Today, Gaines Family Farmstead’s all-natural line includes everything from salmon-and-sweet-potato fillets to duck feet, and even duck heads—all sourced from American family farms.

“We know the farmers who raise our sweet potatoes, our chickens and our beef,” Gaines said. “Even the people who make our bags are part of a fourth-generations family-owned American business.”

Gaines is dedicated to what he called “pup-cycling,” turning would-be waste into dog snacks.

“We work with a family-owned farm that raises 22 million ducks a year—they used to throw the feet away. We’re turning that waste into healthy, single-ingredient treats.”

The company now sells in more than 2,000 retailers nationwide, though Amazon remains its largest source of income.

“There’s no question Amazon is the most efficient place in the world to reach new customers. It’s more than 50% cheaper for us to acquire a new customer through Amazon than it is elsewhere.”

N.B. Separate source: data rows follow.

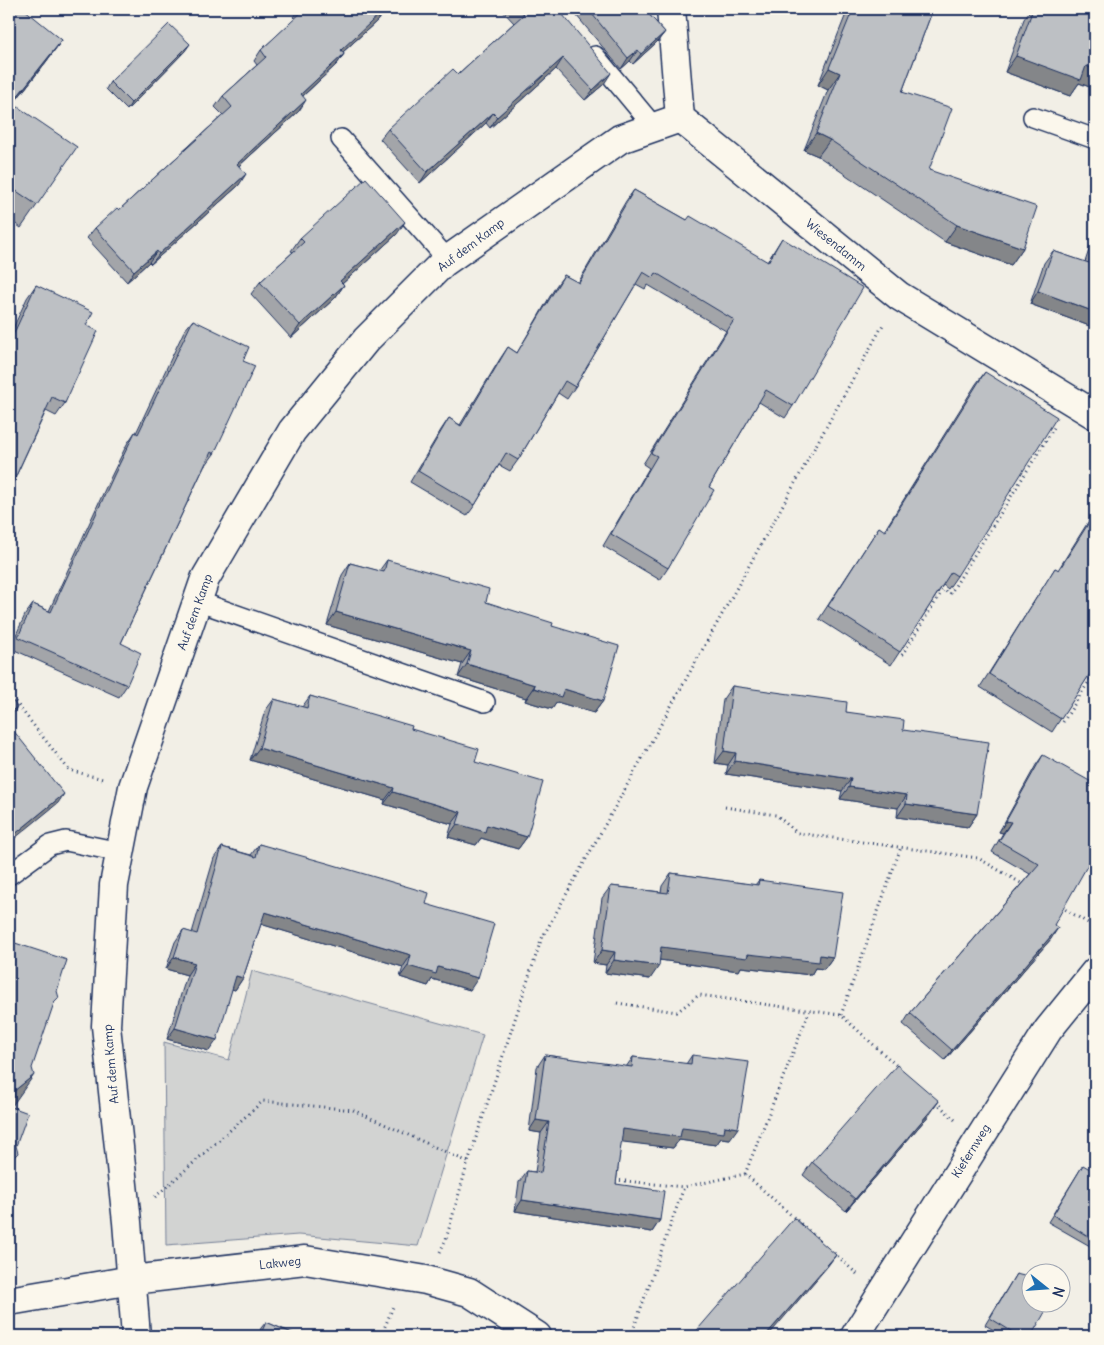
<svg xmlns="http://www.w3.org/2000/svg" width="1104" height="1345" font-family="Delius,sans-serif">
<rect width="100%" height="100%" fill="#f2efe6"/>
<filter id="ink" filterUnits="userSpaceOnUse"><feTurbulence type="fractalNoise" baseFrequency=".02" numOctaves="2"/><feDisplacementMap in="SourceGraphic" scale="10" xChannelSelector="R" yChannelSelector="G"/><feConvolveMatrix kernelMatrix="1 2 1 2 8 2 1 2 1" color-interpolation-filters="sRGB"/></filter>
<g filter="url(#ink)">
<!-- green -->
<path fill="#d2d3d2" stroke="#768198" d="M252,971l231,64 -65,211 -120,-11 -132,10 -2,-203 65,18z"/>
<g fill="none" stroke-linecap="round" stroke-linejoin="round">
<!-- lane casing -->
<g stroke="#1b2f5e" stroke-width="22">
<path id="lane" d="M595,56l59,71
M1033,117l62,22
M341,139l107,121
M197,601l288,101
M9,875l41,-30 16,-4 54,11"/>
</g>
<!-- street casing -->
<g stroke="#1b2f5e" stroke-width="31">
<path id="street" d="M671,9l9,109 219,178 196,119
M9,1301l123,-21 173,-20 121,20 43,12 68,44
M136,1336l-9,-114 -21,-196 8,-141 19,-98 72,-208 87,-148 74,-91 77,-77 177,-124 60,-21
M855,1336l193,-306 47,-58"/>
</g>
<!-- path -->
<path stroke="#1b2f5e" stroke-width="3" stroke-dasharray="1 4" stroke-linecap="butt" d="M902,655l41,-65 7,4 105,-168
M9,694l60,76 34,9
M1063,722l32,-50
M725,807l51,8 21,18 181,25 48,28
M1061,907l34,20
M617,1003l60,9 22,-17 142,20 57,52
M841,1015l60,-168
M936,1102l19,18
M745,1174l64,-162
M615,1180l69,7
M155,1197l108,-96 90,9 115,52
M440,1252l6,-13 22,-77 73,-222 343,-617
M834,1253l23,21
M381,1336l12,-29
M631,1336l53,-149 61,-13 73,65"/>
<!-- lane -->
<use href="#lane" stroke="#fbf7ec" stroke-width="19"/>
<!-- street -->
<use href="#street" stroke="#fbf7ec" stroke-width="28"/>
</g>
<!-- wall -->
<path fill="#a3a5a9" stroke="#1b2f5e" d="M9,9l53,31 -16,22 -33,42 24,101 -16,23 -12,-9z
M299,9h87l-9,12 -34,31 1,2 -7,10 -34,32 -4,15 -60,55v19l-88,79 -2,-2 -22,20 -40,-44 8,-10 24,-18 104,-95 -8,-8 8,-11 34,-31 -3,-4 7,-11 34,-31 -2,-2z
M501,9h57l46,75 -19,16 -29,-31 -66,59 -4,-5 -66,60 -40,-44 8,-10 70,-55 56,-51z
M571,9h73l21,23 -8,10 -24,22 -3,-3 -9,8z
M848,9h85l-31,83 27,78 94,78 -12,17 -66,-23 -127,-86 -14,-6 24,-60 -10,-5z
M1031,9h20l6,2 1,-2h37v80l-16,-6 -9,13 -65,-24 19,-53z
M185,51l-58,59 -21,-21 4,-7z
M634,190l53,30 80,42 15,-24 11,168 -8,12 -26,-16 -50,85 -41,81 -8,12 -57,-34 46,-78 -6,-4 83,-133 -78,-46 -3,4 -9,-5 -61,103 -8,12 -9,-6 -40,67 -8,11 -11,-6 -24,40 -8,11 -57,-34 31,-52 8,-12 11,7 40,-66 8,-12 9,6 39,-67 8,-11 14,8 48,-82z
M397,234l-55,50 2,1 -9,13 -44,40 -40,-44 9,-12 33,-30 -2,-1 9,-13z
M1095,239v89l-65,-24 14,-41 9,-12 32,11 6,-18z
M36,285l50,40 -21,78 -9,13 -10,-5 -37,80v-154l18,-39z
M193,320l50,41 -29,93 -8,11h-1l-84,178 6,42 -8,12 -109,-49 15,-33 8,-11 16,7 57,-124 21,-43 8,-12 1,1 48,-102z
M985,372l-28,204 -9,13 -5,-4 -52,80 -72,-46 60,-92 5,4 92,-147z
M1095,511v155l-43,66 -72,-45 67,-106 8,-13 3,2z
M387,560l99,42 66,24 51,75 -9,12 -37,-11 -5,7 -27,-8 1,-3 -68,-21 4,-13 -135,-39 15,-50 8,-12 29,8z
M732,686l114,26 57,18 74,84 -9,13 -71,-10 1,-9 -58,-9 2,-8 -116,-17 2,-9 -13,-2 8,-64z
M310,696l101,33 64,33 52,75 -9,12 -37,-11 -5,7 -28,-8 4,-13 -68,-20 1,-4 -135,-40 15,-49 9,-12 28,8z
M1043,755l11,170 -3,14 -106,121 -42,-36 7,-11 120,-139 -38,-22 11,-19 -4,-1 37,-67z
M259,844l167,60 44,86 -38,-11 -4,7 -28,-9 3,-10 -142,-43 -18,54 -8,12 -3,-1 -23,62 -42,-12 20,-64 -21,-6 9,-27 8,-12 9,3 22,-75 8,-11 29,8z
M671,873l84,12 4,-5 74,77 -9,12 -9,-1 -4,7 -70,-8 -2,4 -79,-11 -10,19 -45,-6 1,-8 -13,-2 9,-65 9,-12 50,6 1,-6z
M545,1055l81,12 7,-10 53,7 6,-9 38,84 -9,-1 -5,7 -37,-5 -6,8 -52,-7 -5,43 44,36 -8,12 -137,-21 4,-29 8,-11 8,1 6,-39 -12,-2 8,-64z
M930,1114l-84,97 -43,-36 9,-13z
M1083,1165l12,73 -5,8 -42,-24z
M1016,1274l15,62h-27l-19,-11z
M266,1322l33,14h-41l3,-8z"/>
<!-- shaded-wall -->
<path fill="#848689" stroke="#1b2f5e" d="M382,9h4l-9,12 -44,40 8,-11z
M665,32l-8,10 -24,22 8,-10z
M62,40l-16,22 -37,47v-2z
M190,44l-5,7 -58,59 4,-7z
M638,50l-8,11 -9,8 7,-11z
M344,54l-7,10 -44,41 8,-11z
M1016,56l70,10 9,3v20l-16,-6 -9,13 -65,-24z
M563,58l-7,11 -66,59 7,-11z
M829,68l11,5 -12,17 -10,-5z
M611,73l-7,11 -19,16 8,-10z
M306,100l-7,11 -70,64 8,-11z
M493,113l-7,10 -66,60 7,-11z
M816,133l14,7 -12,16 -14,-6z
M246,174l-7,11 -88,79 8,-10z
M405,222l-8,12 -66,60 9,-13z
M957,225l66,23 -12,17 -66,-23z
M157,251l-8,11 -22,20 7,-11z
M344,285l-9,13 -44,40 9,-13z
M1038,291l57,21v16l-65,-24z
M336,612l135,39 -9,13 -135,-39z
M467,664l68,21 -9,13 -68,-21z
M534,688l30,1 39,12 -9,12 -37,-11 -5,7 -27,-8z
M17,707l-6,9 -2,1v-4z
M259,748l135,40 -9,12 -135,-40z
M724,751l12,2 -8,12 -13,-2z
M735,761l116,18 -9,12 -116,-17z
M849,787l58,8 -9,13 -58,-9z
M393,792l68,20 -9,12 -68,-20z
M64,794l-6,9 -49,40v-4z
M906,804l71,10 -9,13 -71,-10z
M1006,821l5,1 -8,11 -4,-1z
M457,824l30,1 40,12 -9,12 -37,-11 -5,7 -28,-8z
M265,912l146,43 -8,12 -146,-44z
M1058,928l-7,11 -106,121 7,-10z
M661,947l87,7 72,1 13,2 -9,12 -9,-1 -4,7 -70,-8 -2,4 -87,-12z
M602,950l13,2 -9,13 -13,-2z
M174,957l21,6 -8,12 -21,-6z
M614,960l45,6 -9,13 -45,-6z
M408,966l30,1 40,11 -8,12 -38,-11 -4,7 -28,-9z
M236,976l7,2 -8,12 -7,-2z
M175,1028l42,12 -8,11 -42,-12z
M34,1075l-22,31 -3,3v-14z
M939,1101l-9,13 -84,97 9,-12z
M536,1120l13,2 -8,11 -12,-2z
M725,1126l13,2 -8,11 -9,-1 -5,7 -37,-5 -6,8 -58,-7 8,-12z
M522,1200l138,20 -8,12 -137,-21z
M836,1255l-9,12 -59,69h-3z"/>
<!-- building -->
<path fill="#bdc0c4" stroke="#1b2f5e" d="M9,9h15l38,31 -50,63 65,44 -40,58 -28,-19z
M303,9h80l1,1 -43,40 3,4 -43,40 5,6 -69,64 9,10 -87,80 -2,-3 -23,20 -39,-43 22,-20 2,2 113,-103 -9,-11 43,-39 -5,-7 43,-40z
M518,9h40l53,64 -18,17 -30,-32 -66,59 -4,-4 -66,59 -39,-43 65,-60 5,5 66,-60z
M588,9h56l21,23 -24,22 -3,-4 -10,8z
M853,9h80l-31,83 50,16 -23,62 108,37 -14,41 -66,-23 -127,-85 -14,-7 24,-60 -11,-5z
M1033,9h18l11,4 1,-4h32v60l-9,-3 -5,14 -65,-24z
M169,24l21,20 -59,59 -21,-21z
M366,178l39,44 -65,59 4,4 -44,40 -40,-43 44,-40 -4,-4z
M634,190l53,30 3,-4 78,46 14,-24 81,50 -70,118 -27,-16 -57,97 5,3 -46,78 -57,-34 46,-78 -6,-3 83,-133 -78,-47 -3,5 -10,-6 -68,115 -10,-6 -47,79 -12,-7 -31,52 -57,-34 31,-53 12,8 47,-79 9,6 47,-78 15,8z
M1095,246v66l-57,-21 15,-40 36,12z
M36,285l57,27 -7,13 12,6 -33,72 -13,-6 -43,94v-147z
M193,320l56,27 -6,14 12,5 -41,88 -3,-2 -90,191 20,10 -14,32 -109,-48 15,-33 18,8 63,-137 21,-43 3,2z
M985,372l72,45 -100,159 -6,-4 -51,80 -72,-46 51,-79 6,4z
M1095,513v153l-34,53 -72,-45 66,-106 4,2z
M387,560l102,29 -3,13 67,21 -1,3 67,20 -16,55 -39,-12 -3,8 -27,-9 1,-3 -68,-21 4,-13 -135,-39 14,-49 34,9z
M732,686l115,16 -1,10 58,8 -1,10 86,12 -12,72 -71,-10 1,-9 -58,-8 2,-8 -116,-18 1,-8 -12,-2z
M9,696l8,11 -8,6z
M310,696l102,30 -1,3 68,20 -4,13 68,20 -16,55 -40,-12 -2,7 -28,-8 4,-12 -68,-20 1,-4 -135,-40 15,-49 33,9z
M9,725l55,69 -55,45z
M1043,755l52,29v68l-41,73 4,3 -106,122 -42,-37 129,-149 -40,-23 12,-19 -5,-1z
M259,844l68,19 102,30 -3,11 68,20 -16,54 -40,-11 -2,7 -28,-8 3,-11 -146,-43 -22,66 -7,-2 -19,64 -42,-12 20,-65 -21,-6 9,-27 14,4 25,-87 34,10z
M671,873l87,12 1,-5 84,12 -10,65 -13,-2 -1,7 -71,-8 -1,4 -86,-11 -2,19 -45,-6 1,-8 -13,-2 9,-64 57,7z
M9,941l58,19 -10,31 2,7 -5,5 -22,65 2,7 -25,20z
M545,1055l87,12 1,-10 58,7 1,-9 57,7 -11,66 -13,-2 -1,7 -42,-5 -2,9 -57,-8 -7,55 48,7 -4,29 -138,-20 5,-29 14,2 8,-51 -13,-2z
M897,1065l42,36 -84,98 -43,-37z
M9,1106l19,7 -12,33 2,7 -5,5 -4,11z
M1083,1165l12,7v66l-1,2 -41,-25z
M794,1218l42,37 -71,81h-73z
M1016,1274l16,4v24h19l-20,34h-12l-29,-18z
M266,1322l33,14h-39z
M319,1334l6,2h-7z"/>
</g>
<g text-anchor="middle" stroke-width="4" stroke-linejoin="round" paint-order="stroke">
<!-- street labels -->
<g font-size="12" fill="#1b2f5e" stroke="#fbf7ec">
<text transform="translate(471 245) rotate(-37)" y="4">Auf dem Kamp</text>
<text transform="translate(836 245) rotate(39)" y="4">Wiesendamm</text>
<text transform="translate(195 612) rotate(-70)" y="4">Auf dem Kamp</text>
<text transform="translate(111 1064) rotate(-95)" y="4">Auf dem Kamp</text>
<text transform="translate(971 1151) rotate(-58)" y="4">Kiefernweg</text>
<text transform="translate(280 1263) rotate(-6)" y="4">Lakweg</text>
</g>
</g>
<!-- margin -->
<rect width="1104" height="1345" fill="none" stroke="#fbf7ec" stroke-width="30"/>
<rect x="15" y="15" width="1074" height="1315" fill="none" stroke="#1b2f5e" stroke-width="2" filter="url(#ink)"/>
<!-- north arrow -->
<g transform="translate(1046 1288) rotate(107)"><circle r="24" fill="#fbf7ec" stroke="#a1a7b3"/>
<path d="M0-4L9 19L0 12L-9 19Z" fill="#1f6fb2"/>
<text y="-8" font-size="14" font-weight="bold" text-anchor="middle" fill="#1b2f5e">N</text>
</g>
</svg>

He added that Amazon’s data tools have also been a game changer in helping him achieve growth.

“The amount of data Amazon is putting at our fingertips lets us fine-tune everything,” he said. “It recently helped us figure out how to decrease the frequency of our shipments and increase cost efficiency. None of that would’ve been possible without that data.”

For Gaines, one of his biggest regrets as a businessman is not having launched in the Amazon store sooner.

“If I could go back and do it all again, I probably would’ve invested every penny we had in Amazon right from the start,” he said. “We never would’ve reached this level of success without them.”